• _EXCERPTED TEXT_:
** Start **

Cluster style systems should be fairly easy to come by at that level.
They are, indeed, and they are widely used.
Apps written for clusters should port to another cluster system easier
than apps written for a shared memory system to a cluster.
You are apparently arguing for the desirability of folding the
artificial computational boundaries of clusters into software. If
That happens with SSI systems too. There is a load of information that
has been published about scaling on SGI's Origin machines over the
years. IIRC Altix is based on the same Origin 3000 design. You may
remember that I quizzed Rob Warnock on this, he said that there were
in practice little gotchas that tend to crop up at particular #'s of
procs. He even noted that the gotcha processor counts tended to change
with the particular generation of Origin.
that's a necessity of life, I can learn to live with it, but I'm having
a hard time seeing it as desirable. We are so fortunate as to live in a
universe that presents itself to us in midtower-sized chunks? I'm
worried. ;-).
In my mind it's a question of fitting our computing effort to reality
as opposed to living in an Ivory Tower. Some goals, while worthy,
desirable, or even partially achievable, are basically impossible to
achieve in reality. A genuinely *flat* address space is impossible
right here and now. That SSI Altix box will *not* have *flat* address
space in terms of time. It is a NUMA machine.

** End **

• _RECORDS FOR THIS TASK_:

** Start **

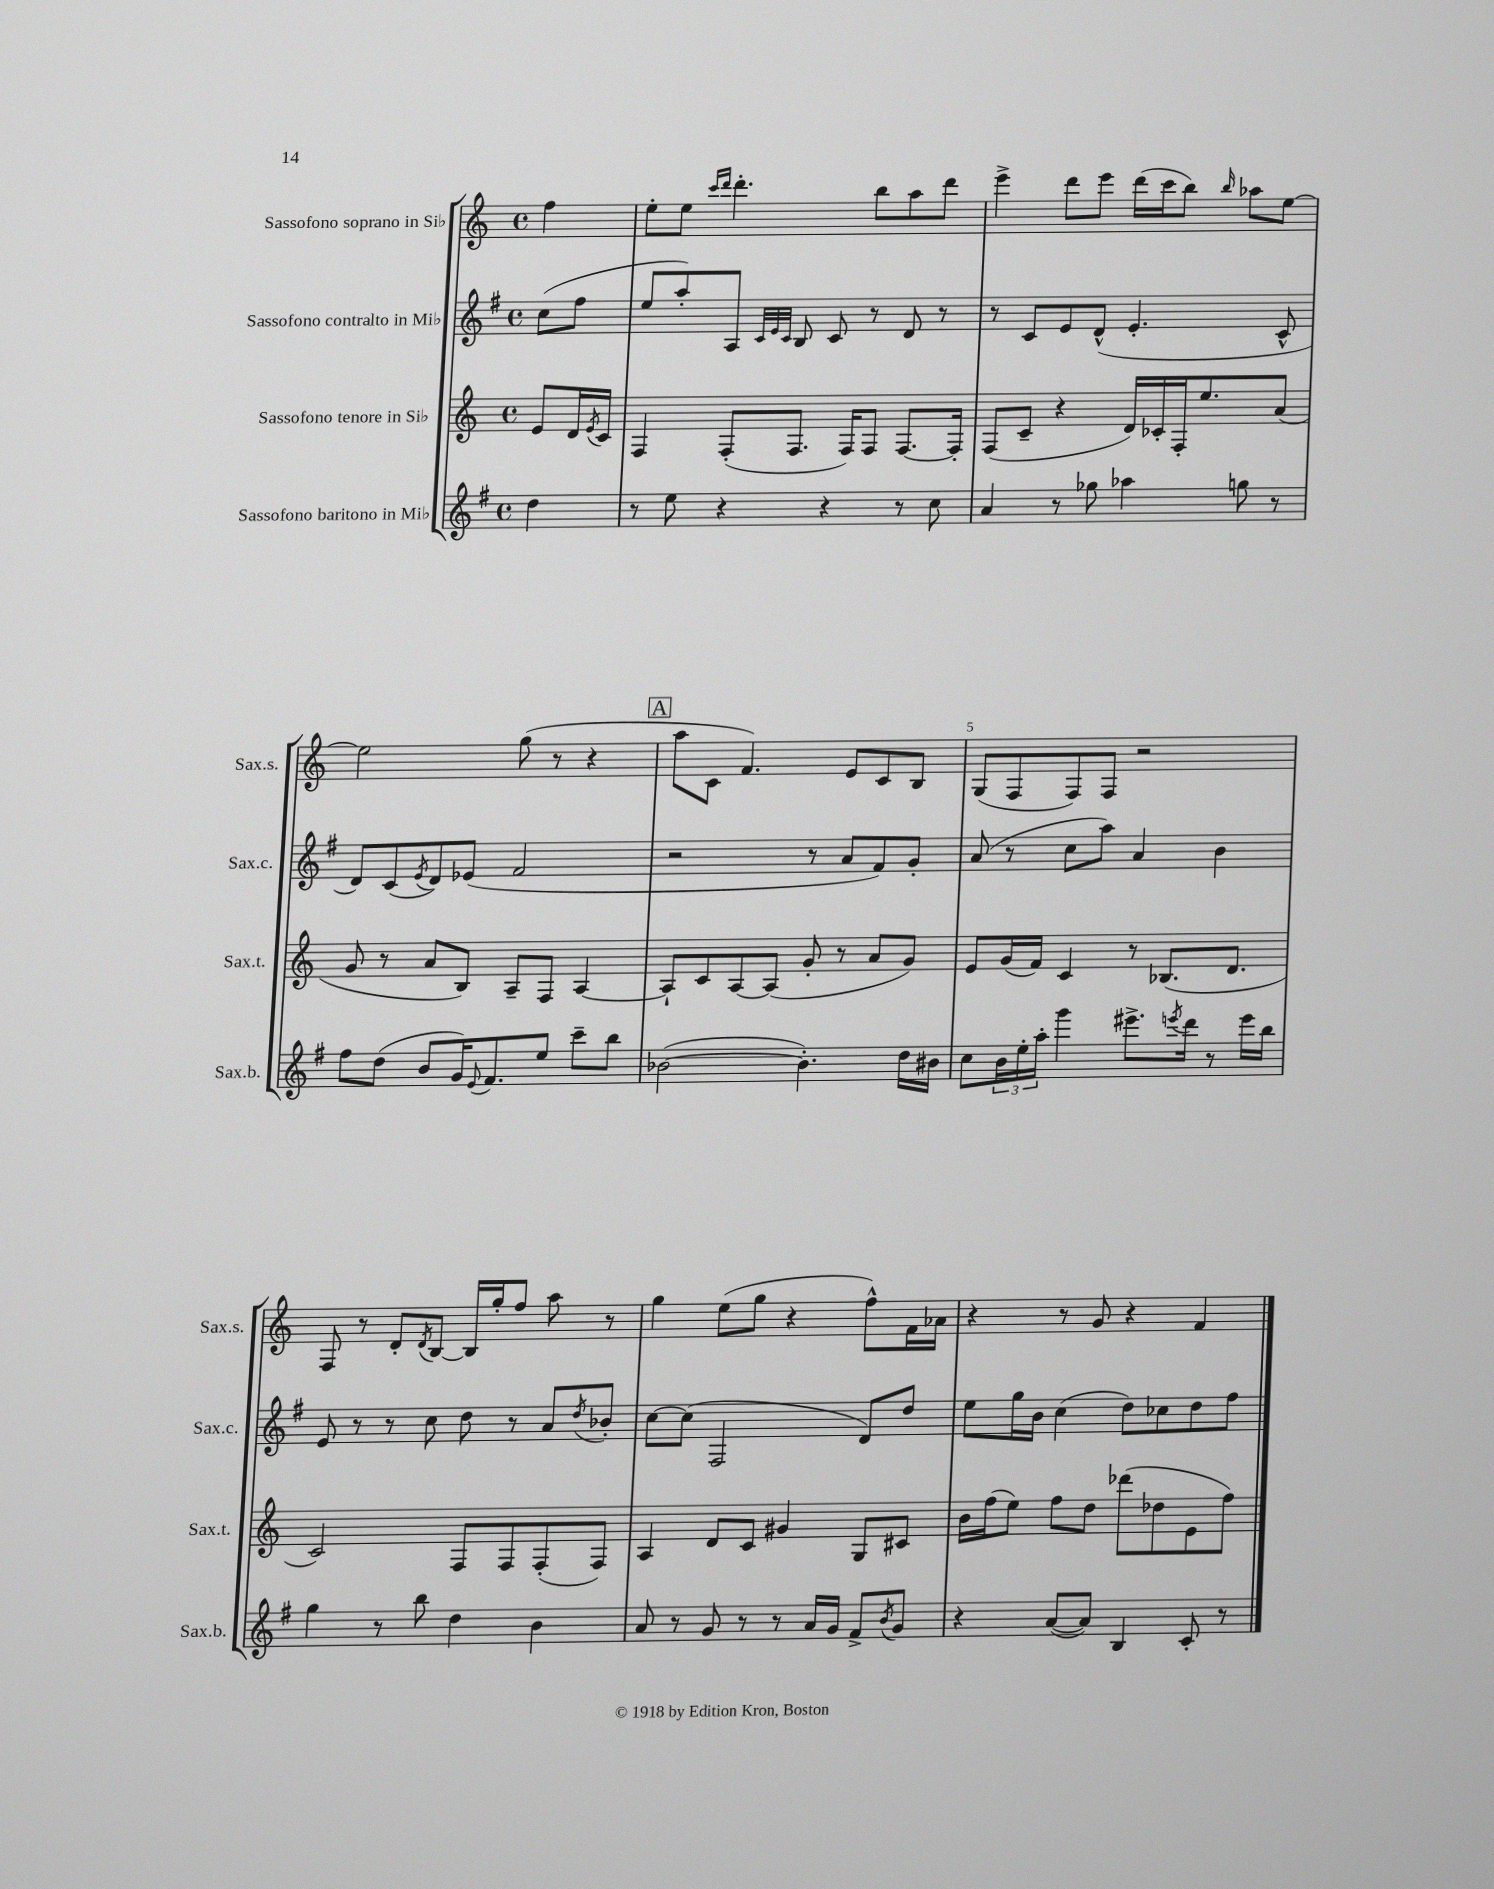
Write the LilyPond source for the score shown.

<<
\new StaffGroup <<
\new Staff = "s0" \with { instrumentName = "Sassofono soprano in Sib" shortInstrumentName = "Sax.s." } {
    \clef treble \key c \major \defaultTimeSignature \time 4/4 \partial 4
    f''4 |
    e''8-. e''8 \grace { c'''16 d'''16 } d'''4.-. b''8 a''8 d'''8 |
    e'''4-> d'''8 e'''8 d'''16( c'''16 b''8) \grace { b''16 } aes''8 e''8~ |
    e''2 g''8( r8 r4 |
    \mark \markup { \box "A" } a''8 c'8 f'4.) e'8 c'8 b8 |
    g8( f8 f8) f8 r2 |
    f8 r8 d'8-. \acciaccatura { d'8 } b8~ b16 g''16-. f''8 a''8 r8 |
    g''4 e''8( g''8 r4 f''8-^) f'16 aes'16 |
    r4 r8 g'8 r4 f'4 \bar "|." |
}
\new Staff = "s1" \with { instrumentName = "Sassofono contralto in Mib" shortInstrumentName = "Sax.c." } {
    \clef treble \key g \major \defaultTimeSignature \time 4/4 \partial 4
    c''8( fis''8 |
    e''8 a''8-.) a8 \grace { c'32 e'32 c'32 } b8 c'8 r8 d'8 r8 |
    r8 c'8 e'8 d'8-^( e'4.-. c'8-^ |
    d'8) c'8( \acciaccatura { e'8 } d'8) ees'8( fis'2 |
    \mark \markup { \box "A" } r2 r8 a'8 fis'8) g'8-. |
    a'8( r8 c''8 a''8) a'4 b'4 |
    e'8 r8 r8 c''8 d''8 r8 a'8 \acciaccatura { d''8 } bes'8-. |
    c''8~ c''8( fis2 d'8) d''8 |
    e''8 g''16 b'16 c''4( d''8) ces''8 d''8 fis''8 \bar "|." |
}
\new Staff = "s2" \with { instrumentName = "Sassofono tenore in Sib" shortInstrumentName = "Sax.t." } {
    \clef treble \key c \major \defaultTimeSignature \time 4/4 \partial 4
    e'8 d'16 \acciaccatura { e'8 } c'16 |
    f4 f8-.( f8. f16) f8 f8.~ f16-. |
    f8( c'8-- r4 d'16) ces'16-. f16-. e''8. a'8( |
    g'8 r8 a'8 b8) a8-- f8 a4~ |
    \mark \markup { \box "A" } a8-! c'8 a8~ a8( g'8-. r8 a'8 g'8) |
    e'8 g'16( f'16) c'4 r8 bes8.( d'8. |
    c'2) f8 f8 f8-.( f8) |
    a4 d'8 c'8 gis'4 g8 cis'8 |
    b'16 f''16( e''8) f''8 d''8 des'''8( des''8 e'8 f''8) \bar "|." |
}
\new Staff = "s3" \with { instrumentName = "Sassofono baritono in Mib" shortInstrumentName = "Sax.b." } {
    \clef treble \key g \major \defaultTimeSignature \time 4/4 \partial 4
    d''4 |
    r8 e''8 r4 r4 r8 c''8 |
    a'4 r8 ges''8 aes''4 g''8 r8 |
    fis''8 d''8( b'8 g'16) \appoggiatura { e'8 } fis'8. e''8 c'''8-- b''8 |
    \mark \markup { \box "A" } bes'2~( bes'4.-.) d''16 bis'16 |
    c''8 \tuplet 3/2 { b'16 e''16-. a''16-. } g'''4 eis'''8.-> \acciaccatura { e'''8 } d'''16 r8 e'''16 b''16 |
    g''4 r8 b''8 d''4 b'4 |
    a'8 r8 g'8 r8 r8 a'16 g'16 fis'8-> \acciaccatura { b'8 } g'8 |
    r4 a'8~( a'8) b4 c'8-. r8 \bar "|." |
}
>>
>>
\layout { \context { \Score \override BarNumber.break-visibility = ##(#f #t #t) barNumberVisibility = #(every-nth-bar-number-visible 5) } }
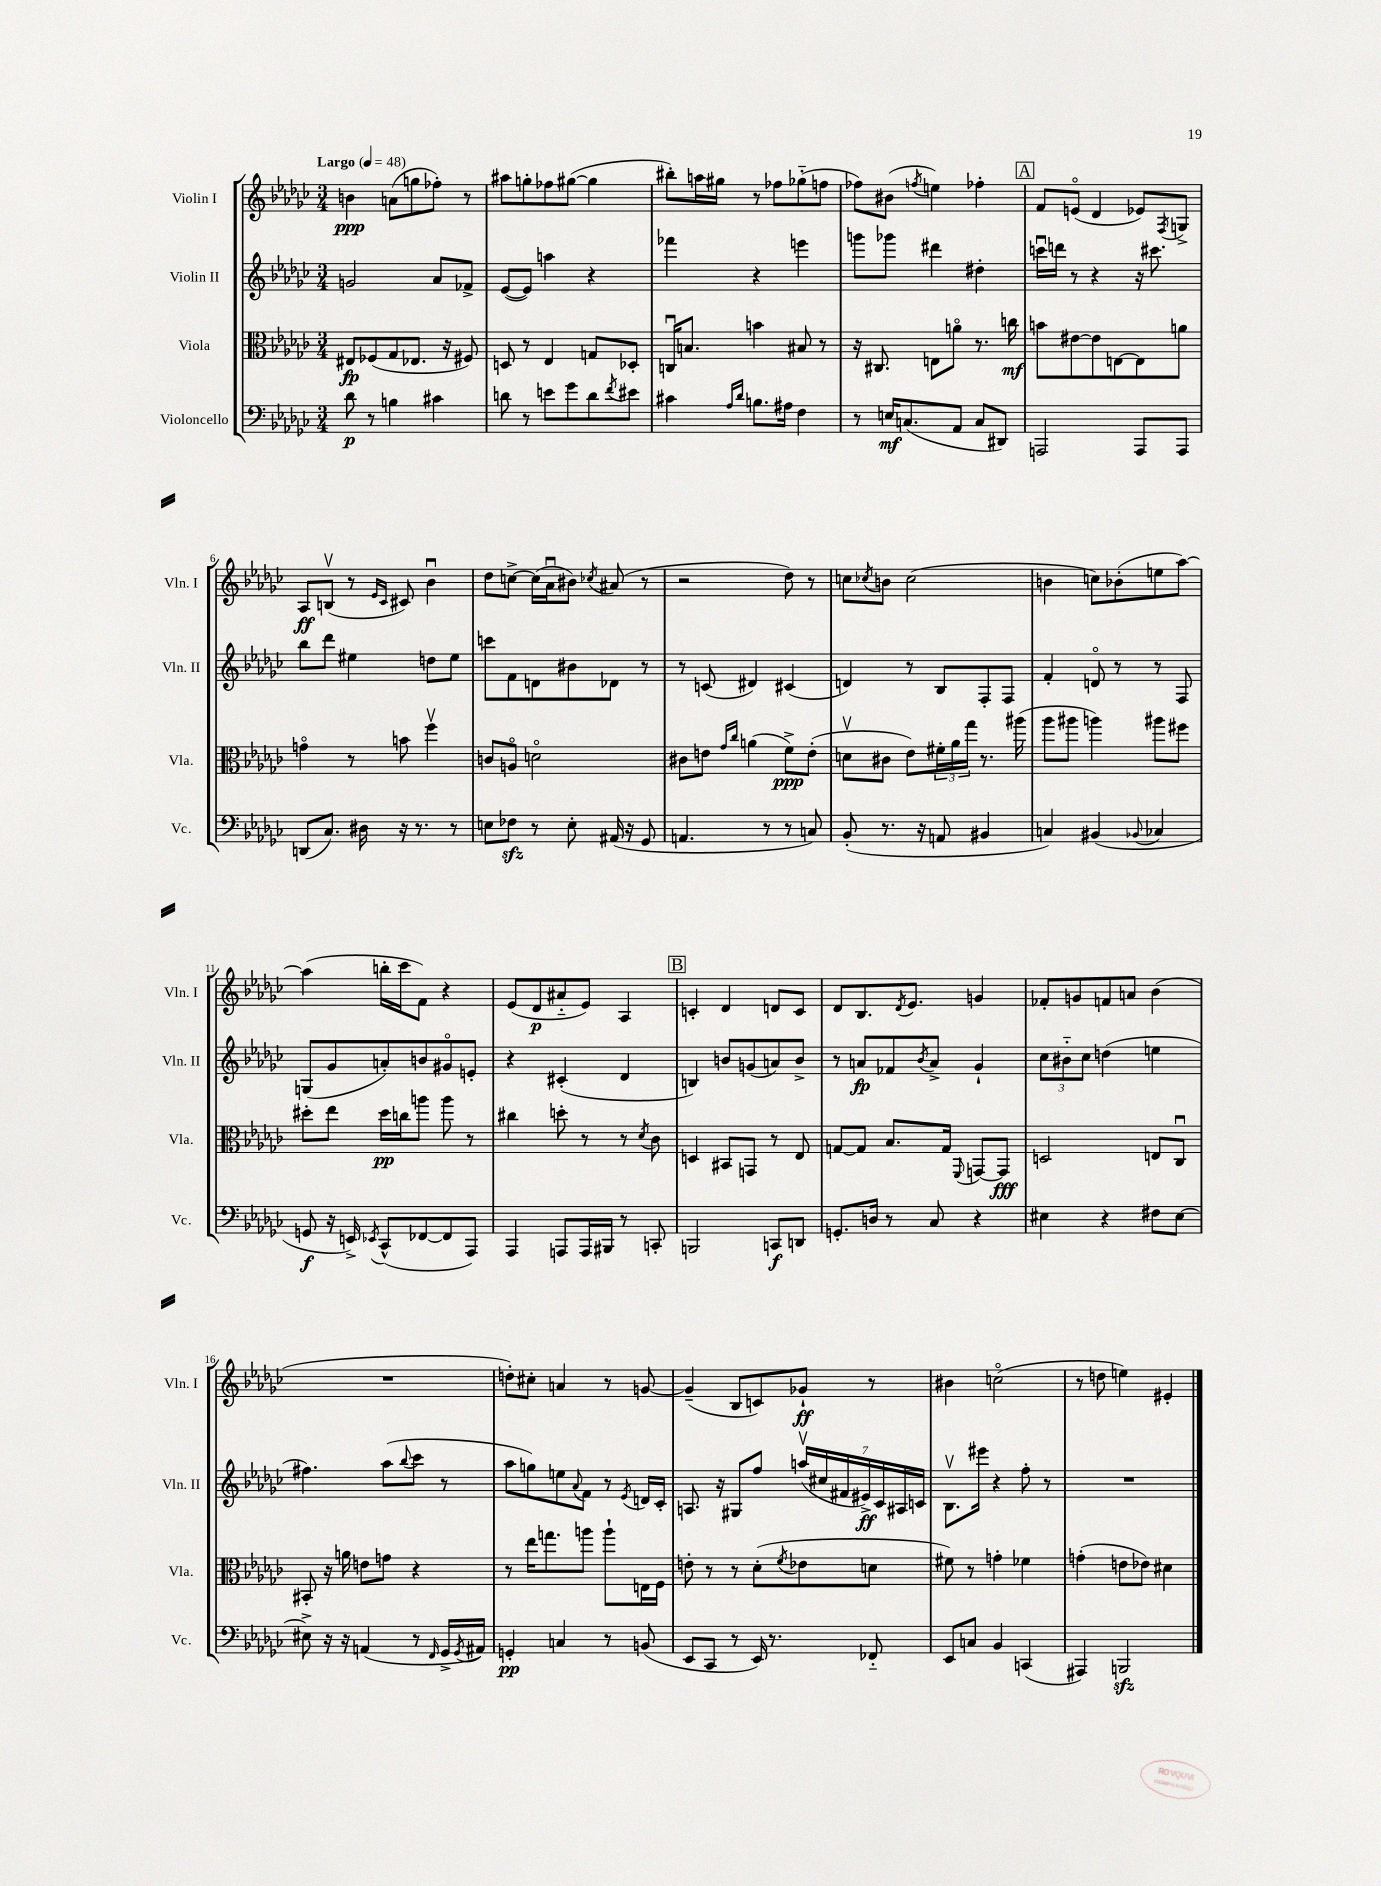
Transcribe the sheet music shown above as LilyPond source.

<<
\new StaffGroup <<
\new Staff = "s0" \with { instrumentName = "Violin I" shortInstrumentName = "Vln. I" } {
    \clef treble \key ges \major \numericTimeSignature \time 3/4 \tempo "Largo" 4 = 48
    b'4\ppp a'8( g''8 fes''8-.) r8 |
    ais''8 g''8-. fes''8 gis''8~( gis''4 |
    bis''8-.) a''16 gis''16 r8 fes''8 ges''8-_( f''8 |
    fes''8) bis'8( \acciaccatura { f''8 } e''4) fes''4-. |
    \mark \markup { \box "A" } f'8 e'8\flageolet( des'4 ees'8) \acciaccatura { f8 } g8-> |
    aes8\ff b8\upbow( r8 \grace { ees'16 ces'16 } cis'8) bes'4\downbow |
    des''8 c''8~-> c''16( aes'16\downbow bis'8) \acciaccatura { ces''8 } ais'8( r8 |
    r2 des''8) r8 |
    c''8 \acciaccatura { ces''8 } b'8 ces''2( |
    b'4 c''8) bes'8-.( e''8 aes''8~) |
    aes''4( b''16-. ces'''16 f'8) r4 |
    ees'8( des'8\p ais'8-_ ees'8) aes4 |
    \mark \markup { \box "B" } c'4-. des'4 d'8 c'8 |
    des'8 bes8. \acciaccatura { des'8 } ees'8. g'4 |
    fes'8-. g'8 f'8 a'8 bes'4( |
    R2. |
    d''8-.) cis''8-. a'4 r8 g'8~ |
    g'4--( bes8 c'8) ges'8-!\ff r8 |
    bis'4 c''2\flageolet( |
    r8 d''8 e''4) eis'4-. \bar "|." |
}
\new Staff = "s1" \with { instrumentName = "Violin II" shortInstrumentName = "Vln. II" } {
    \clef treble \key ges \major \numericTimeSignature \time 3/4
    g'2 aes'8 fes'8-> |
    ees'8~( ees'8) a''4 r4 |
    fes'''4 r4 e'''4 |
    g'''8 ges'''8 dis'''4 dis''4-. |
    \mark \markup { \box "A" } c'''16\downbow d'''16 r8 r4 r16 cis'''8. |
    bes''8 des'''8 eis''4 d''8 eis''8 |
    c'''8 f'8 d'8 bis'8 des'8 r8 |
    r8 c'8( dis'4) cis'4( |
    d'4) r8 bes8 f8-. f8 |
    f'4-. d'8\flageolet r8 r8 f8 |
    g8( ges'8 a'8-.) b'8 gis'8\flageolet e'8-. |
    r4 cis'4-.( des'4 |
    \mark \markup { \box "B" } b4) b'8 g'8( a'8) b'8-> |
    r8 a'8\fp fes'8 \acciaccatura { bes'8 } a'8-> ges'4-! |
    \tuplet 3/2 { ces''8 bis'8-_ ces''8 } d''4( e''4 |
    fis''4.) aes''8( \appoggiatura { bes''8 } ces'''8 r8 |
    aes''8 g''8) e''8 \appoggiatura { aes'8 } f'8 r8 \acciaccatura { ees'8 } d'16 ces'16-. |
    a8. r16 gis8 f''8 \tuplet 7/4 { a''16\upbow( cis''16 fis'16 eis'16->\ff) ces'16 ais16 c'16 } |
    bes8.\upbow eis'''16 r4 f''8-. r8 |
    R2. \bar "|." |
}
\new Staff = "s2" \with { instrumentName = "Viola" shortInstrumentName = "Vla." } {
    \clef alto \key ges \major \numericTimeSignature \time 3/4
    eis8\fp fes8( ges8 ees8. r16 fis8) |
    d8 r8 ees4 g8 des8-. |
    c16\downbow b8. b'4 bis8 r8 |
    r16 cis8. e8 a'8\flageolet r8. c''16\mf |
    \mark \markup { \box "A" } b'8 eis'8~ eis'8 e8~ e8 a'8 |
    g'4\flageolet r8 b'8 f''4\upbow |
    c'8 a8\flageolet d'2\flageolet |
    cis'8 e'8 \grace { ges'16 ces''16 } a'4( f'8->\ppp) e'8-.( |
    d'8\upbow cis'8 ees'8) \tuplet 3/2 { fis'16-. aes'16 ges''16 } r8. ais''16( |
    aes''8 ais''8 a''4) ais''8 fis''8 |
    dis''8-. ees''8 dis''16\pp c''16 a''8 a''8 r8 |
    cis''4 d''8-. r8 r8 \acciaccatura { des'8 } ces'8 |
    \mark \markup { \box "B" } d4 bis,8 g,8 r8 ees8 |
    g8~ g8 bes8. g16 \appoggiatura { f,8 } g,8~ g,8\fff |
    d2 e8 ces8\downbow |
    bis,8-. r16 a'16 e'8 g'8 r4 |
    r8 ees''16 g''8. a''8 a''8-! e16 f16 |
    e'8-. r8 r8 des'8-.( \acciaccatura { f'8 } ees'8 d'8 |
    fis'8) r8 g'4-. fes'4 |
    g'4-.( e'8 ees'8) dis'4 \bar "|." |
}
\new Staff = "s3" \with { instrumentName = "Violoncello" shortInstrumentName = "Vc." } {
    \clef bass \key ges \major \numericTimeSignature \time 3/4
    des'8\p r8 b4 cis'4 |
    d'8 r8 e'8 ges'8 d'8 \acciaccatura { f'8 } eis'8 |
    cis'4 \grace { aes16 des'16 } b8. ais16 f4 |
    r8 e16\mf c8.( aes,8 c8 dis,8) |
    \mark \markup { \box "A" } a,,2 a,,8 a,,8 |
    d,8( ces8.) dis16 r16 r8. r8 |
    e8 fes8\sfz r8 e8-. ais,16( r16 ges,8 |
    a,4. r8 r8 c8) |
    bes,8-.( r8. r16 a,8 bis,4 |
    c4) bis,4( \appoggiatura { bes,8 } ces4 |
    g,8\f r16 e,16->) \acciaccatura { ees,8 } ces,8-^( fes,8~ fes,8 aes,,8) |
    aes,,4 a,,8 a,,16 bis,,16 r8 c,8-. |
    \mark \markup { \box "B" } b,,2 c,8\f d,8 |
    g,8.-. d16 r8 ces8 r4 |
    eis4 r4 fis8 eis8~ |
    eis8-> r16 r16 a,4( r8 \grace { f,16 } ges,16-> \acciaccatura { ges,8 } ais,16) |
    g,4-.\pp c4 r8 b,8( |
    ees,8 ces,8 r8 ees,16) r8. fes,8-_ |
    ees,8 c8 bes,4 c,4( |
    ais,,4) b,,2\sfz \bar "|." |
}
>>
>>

** End **

• _WRITTEN TASK A_: List each distinct all-capital abbreviation of two or more letters in the thread excerpt, in order of first appearance.
• _WRITTEN TASK B_: How many lines of the records contain the string "clef", with case counting? Give only the number.

• _TASK RESPONSE A_: SSI, SGI, IIRC, NUMA

• _TASK RESPONSE B_: 8